QUOTED PASSAGE:
-- BEGIN --

3.4.  SP chain trap leading to glaciation

   In Figure 1, SPn implicitly guarantees SPn+1 the level of QoS for the
   crossing of distant domains like SPn-2.  As we saw in Section 3.2, SP
   chains will proliferate.  A provider is, in this context, likely to
   be part of numerous SP chains.  It will see the level of QoS it
   provides guaranteed by many providers it has maybe even never heard
   of.

   Any change in a given agreement is likely to have an impact on
   numerous external agreements that make use of it.  A provider sees
   the degree of freedom to renegotiate, or terminate, one of its own
   agreements being restricted by the large number of external (to its
   domain) agreements that depend on it.  This is what is referred to as
   the "SP chain trap" issue.  This solution is not appropriate for
   worldwide QoS coverage as it would lead to glaciation phenomena,
   causing a completely petrified QoS infrastructure, where nobody could
   renegotiate any agreement.

-- END --

EXERCISE OBJECTIVE: Using the SP chain trap section, explain in one to three sentences why a provider's freedom to renegotiate or terminate its own agreements becomes restricted.

RECORD EXCERPTS:
-- BEGIN --

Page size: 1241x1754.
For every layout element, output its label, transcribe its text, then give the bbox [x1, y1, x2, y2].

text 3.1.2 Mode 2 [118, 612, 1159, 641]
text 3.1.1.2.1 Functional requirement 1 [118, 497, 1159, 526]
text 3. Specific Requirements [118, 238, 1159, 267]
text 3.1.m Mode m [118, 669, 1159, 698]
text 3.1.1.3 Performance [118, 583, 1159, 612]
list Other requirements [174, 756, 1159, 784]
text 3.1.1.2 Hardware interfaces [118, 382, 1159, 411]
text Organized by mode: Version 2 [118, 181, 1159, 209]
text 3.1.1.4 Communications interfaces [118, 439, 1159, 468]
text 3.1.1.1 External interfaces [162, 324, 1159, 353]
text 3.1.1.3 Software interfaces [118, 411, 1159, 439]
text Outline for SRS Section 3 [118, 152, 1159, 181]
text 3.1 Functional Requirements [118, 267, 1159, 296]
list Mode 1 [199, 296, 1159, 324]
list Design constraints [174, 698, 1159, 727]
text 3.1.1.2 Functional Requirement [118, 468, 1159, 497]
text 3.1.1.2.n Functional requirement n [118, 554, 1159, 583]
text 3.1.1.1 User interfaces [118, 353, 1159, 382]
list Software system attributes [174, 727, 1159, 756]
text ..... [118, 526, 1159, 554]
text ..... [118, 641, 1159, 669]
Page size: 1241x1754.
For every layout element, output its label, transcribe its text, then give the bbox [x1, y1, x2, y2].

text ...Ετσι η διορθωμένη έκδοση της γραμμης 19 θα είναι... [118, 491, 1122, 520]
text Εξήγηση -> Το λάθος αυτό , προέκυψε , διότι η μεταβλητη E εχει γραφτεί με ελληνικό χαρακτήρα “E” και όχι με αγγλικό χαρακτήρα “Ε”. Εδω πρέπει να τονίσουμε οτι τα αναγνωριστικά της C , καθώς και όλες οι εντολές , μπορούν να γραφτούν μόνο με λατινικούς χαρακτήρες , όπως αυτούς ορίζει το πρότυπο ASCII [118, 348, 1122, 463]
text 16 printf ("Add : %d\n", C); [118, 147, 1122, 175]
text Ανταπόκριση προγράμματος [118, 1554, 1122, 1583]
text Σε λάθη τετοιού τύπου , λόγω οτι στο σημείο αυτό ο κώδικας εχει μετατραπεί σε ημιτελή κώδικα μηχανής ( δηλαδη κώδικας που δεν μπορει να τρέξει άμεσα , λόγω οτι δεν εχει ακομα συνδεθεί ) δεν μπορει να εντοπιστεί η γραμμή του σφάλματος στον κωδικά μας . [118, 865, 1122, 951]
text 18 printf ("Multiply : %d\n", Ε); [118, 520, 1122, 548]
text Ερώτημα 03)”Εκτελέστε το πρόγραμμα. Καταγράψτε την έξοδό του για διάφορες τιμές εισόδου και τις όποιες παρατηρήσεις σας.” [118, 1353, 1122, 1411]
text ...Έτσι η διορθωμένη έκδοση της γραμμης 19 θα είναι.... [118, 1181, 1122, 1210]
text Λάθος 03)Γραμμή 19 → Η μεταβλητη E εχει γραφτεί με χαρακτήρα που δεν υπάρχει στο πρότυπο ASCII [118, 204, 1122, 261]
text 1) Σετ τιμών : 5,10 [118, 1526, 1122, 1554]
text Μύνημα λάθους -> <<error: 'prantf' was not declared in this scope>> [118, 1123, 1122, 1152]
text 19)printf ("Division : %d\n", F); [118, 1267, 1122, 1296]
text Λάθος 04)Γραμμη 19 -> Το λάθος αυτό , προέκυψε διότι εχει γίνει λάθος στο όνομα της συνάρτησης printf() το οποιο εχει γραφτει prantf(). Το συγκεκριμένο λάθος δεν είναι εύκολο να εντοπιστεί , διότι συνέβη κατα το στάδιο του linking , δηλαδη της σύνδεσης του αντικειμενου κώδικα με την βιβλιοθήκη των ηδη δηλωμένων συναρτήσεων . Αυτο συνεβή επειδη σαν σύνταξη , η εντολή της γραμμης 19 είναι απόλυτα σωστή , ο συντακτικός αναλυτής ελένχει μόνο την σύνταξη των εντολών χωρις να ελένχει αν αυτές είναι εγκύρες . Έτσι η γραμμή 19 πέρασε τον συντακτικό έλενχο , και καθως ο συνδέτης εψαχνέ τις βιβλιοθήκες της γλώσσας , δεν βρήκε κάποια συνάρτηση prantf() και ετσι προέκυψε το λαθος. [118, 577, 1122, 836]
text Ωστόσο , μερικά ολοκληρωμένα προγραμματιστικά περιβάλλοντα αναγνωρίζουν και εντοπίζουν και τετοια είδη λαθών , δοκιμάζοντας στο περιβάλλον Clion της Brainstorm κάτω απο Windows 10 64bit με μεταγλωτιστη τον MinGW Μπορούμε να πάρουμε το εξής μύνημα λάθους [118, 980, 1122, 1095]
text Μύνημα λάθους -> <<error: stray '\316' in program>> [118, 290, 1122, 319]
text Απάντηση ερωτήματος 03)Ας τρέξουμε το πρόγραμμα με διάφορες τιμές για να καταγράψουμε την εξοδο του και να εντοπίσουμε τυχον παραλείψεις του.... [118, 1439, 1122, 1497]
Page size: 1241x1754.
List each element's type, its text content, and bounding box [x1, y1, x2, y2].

-- END --

THE RESULT: As SP chains proliferate, a provider becomes part of numerous chains, and many providers guarantee the QoS level it provides. Any change to one of its agreements would therefore affect numerous external agreements that depend on it. The large number of those dependent agreements limits its freedom to renegotiate or terminate.